Most other people around the world using a sauna today might not realise just how deep the sauna story goes. In fact, it starts underground where the first saunas were built — not for relaxation — but survival.
The ancient saunas
The first saunas were man-made caves that were draped closed with animal skins and had a fire burning inside them during the day beneath a pile of stones. After the fire was extinguished and the smoke wafted out, the stones would continue to warm the cave long into the night for the people (and sometimes animals) who huddled inside and basked in the steam that rose from the stones when water was poured on them.
These rooms were not just warmed by the fire, but also sterilised by the smoke. As a result, they were essential for sustaining daily life in an unforgiving landscape. These early saunas functioned as kitchens, washrooms, hospitals and more throughout the year, while in the harsh winters they were literally the only place to live. The sauna was where people were born, where their bodies were laid out at the end of their lives, and where all the most importance celebrations took place in between.
As a result, the saunas developed their own distinct traditions and became holy places that were intertwined with spiritual beliefs. They were believed to bestow magical powers on those that entered and were also home to a mystical sauna spirit that was both respected …and feared.
Here’s the story gets even stranger though.
The more archaeologists look, the more they find evidence of saunas across the ancient world. There are remarkable similarities, for example, between the northern European sauna tradition and the sweat lodges still used today for religious ceremonies by native American tribes on the other side of the world.
There’s even evidence that the mysterious ancient circles made from wood and stone across the British Isles and other parts of Europe may have been saunas. Archaeologists agree that they were used for some kind of ritual and burnt stones have been discovered at the centre of some of them, such as this one in northern England found earlier this year.
Perhaps unsurprisingly then, these circles increase in number the further that you travel towards the colder north. More than half are found in Scotland.
While early sauna culture survived in northern Europe, it was wiped out in other places, seemingly at the same time as the people that used them — like those early Britons who built Stonehenge.
The sauna middle ages
Back in northern Europe, the sauna caves were upgraded to sauna dwellings and the same traditions continued — including the technique of filling the room with smoke before ventilating it, as well practises such as beating each other with birch branches.
Sauna is a Finnish word, but since at least the 13th century we’ve been using the word saun in Estonian too alongside words such as viht for the birch branches.
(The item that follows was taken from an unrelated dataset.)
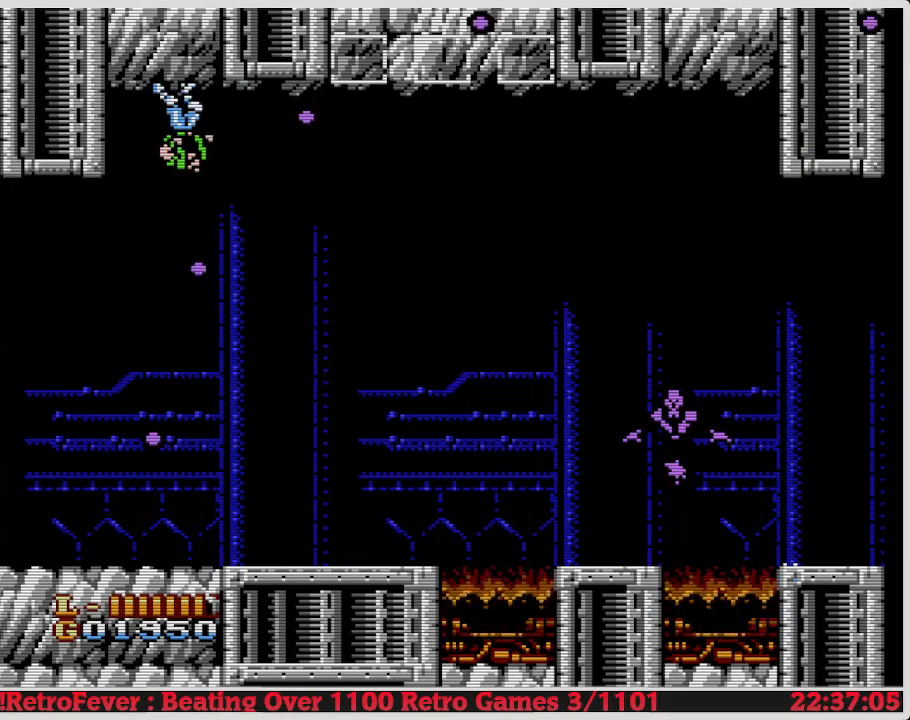
{"buttons": [], "events": [[50, "DPAD_UP", "down"], [67, "DPAD_RIGHT", "up"], [383, "DPAD_UP", "up"]]}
Most saunas in northern Europe to this day remain inside people’s homes (or a separate building on their property), but sauna culture also inspired the bathhouses that sprung up across the region, as well as the rest of medieval Europe, the Islamic world and east Asia.
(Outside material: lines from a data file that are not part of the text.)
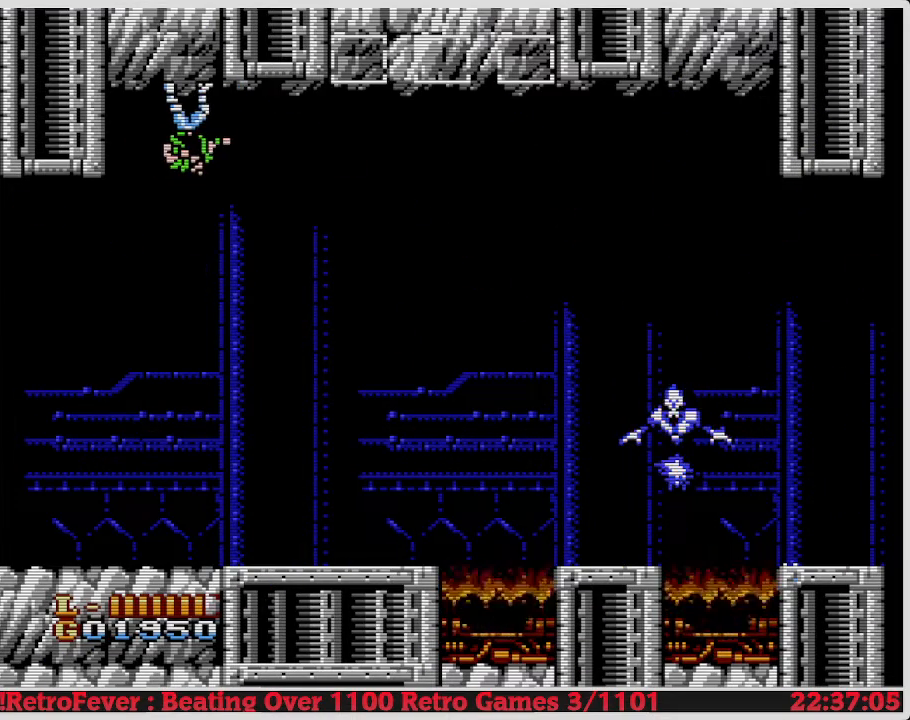
{"buttons": ["DPAD_DOWN"], "events": [[150, "DPAD_RIGHT", "down"], [267, "DPAD_DOWN", "down"], [367, "DPAD_RIGHT", "up"]]}
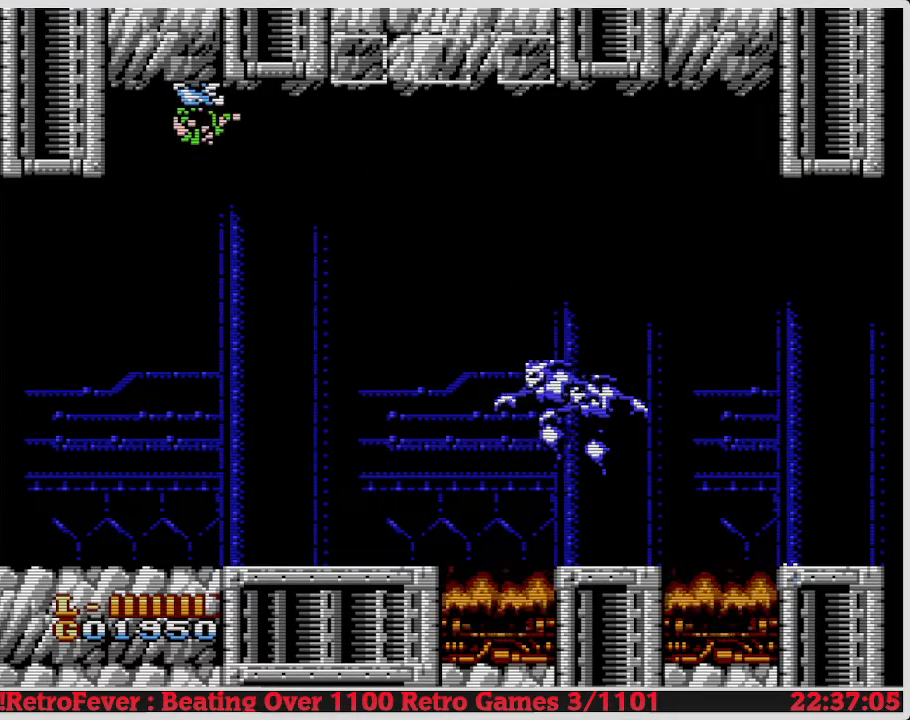
{"buttons": ["DPAD_RIGHT"], "events": [[50, "DPAD_DOWN", "up"], [233, "DPAD_RIGHT", "down"]]}
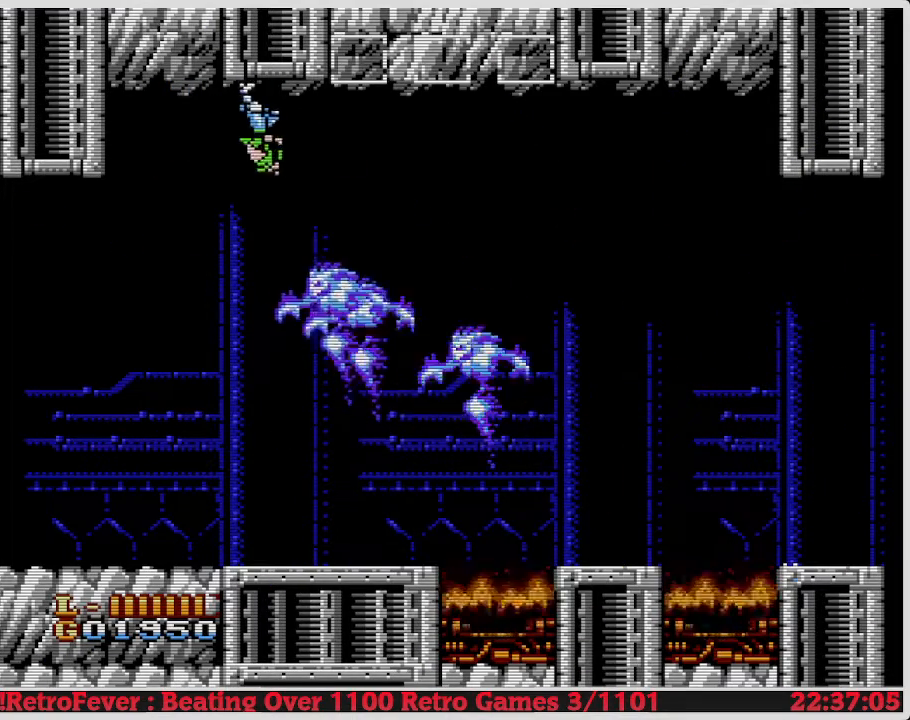
{"buttons": ["DPAD_LEFT"], "events": [[300, "DPAD_RIGHT", "up"], [350, "DPAD_LEFT", "down"]]}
Visiting a bathhouse was an integral part of daily life for many people across Europe and the world for centuries — until, quite suddenly, it wasn’t. The rapid disappearance of Europe’s bathhouses isn’t easy to explain, although an unlikely villain may have been responsible.
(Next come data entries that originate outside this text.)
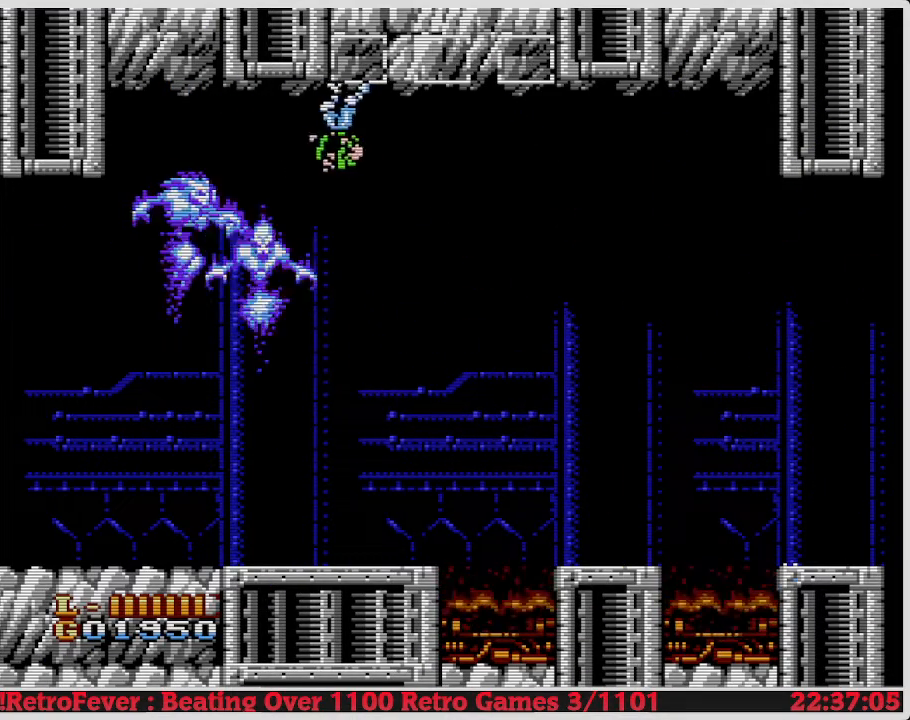
{"buttons": ["A"], "events": [[50, "DPAD_LEFT", "up"], [100, "A", "down"], [150, "DPAD_LEFT", "down"], [300, "B", "down"], [417, "DPAD_LEFT", "up"], [500, "B", "up"]]}
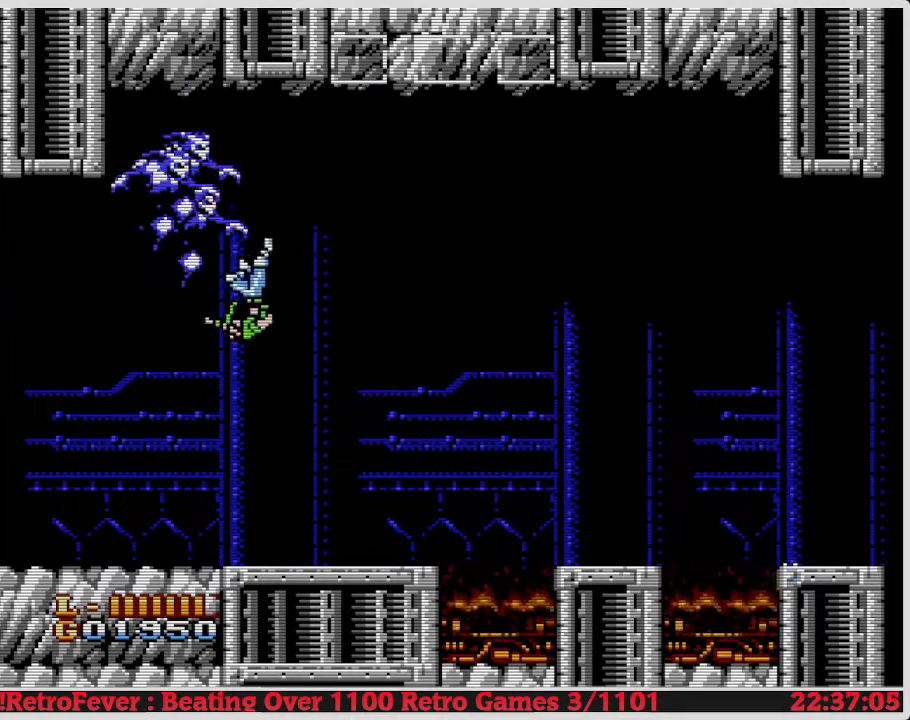
{"buttons": ["B"], "events": [[67, "B", "down"], [167, "A", "up"], [233, "B", "up"], [367, "B", "down"]]}
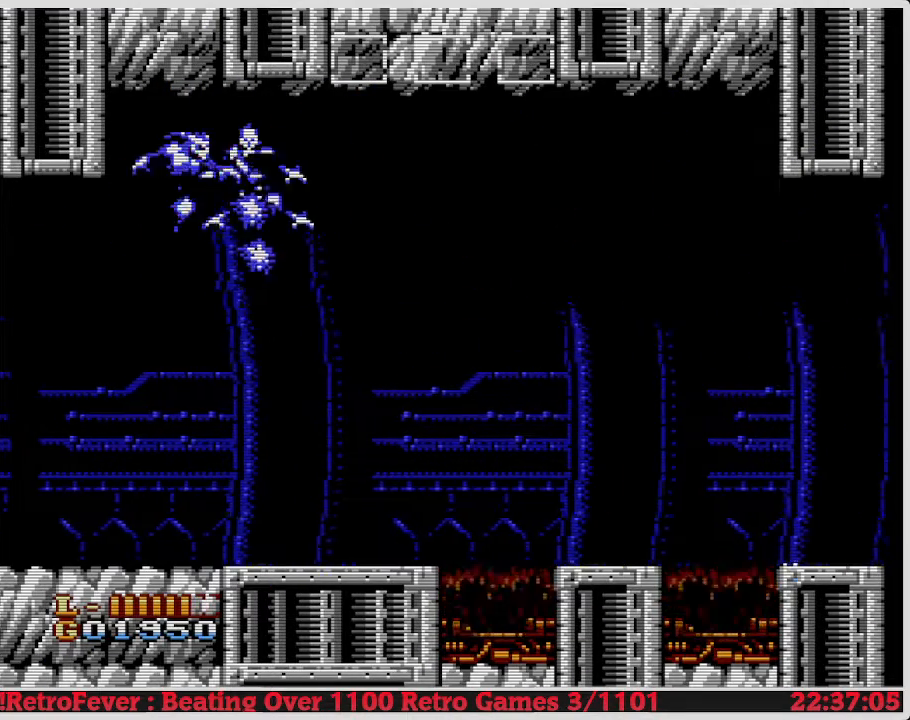
{"buttons": ["B", "DPAD_RIGHT"], "events": [[83, "B", "up"], [150, "DPAD_RIGHT", "down"], [217, "B", "down"], [283, "DPAD_RIGHT", "up"], [350, "B", "up"], [433, "B", "down"], [500, "DPAD_RIGHT", "down"]]}
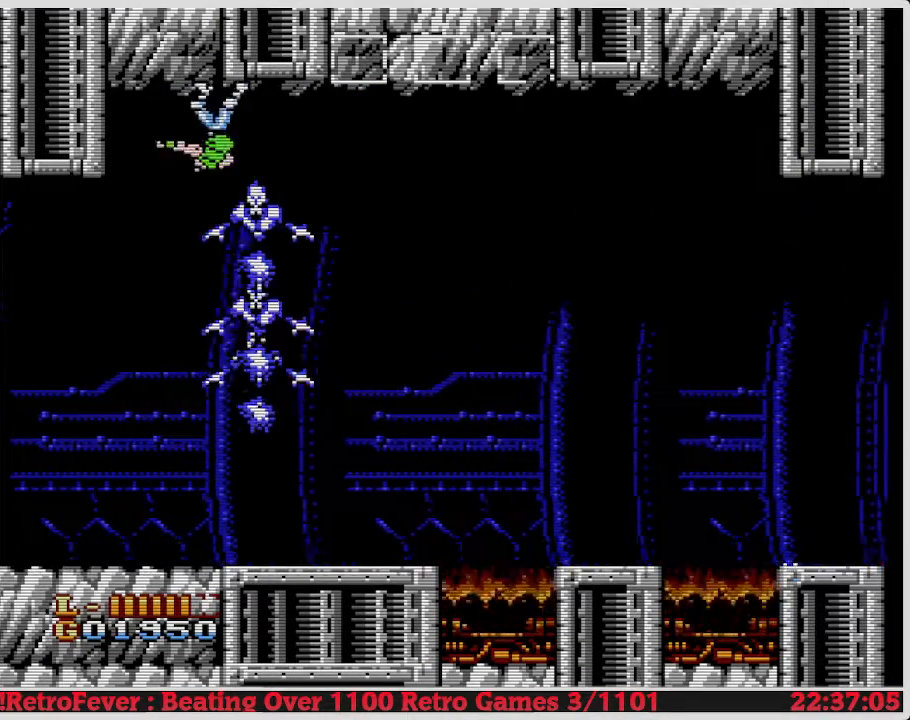
{"buttons": ["DPAD_RIGHT"], "events": [[50, "B", "up"]]}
The enlightenment movement led to the victory of science, reason and personal liberty over the power of divine authorities, like the Church and Kings. This transformed almost every aspect of society and is believed to explain the disappearance of most bathhouses. Saunas — and their seemingly superstitious bathing techniques — were seen as vestiges of the old order and were simply no longer in fashion.
What many newly enlightened people didn’t realise is that the sauna really did bestow ‘magical’ powers upon those who entered them… in a way …but it is only now that science has given us a more complete understanding of the enormous benefits of visiting a sauna for both our minds and bodies.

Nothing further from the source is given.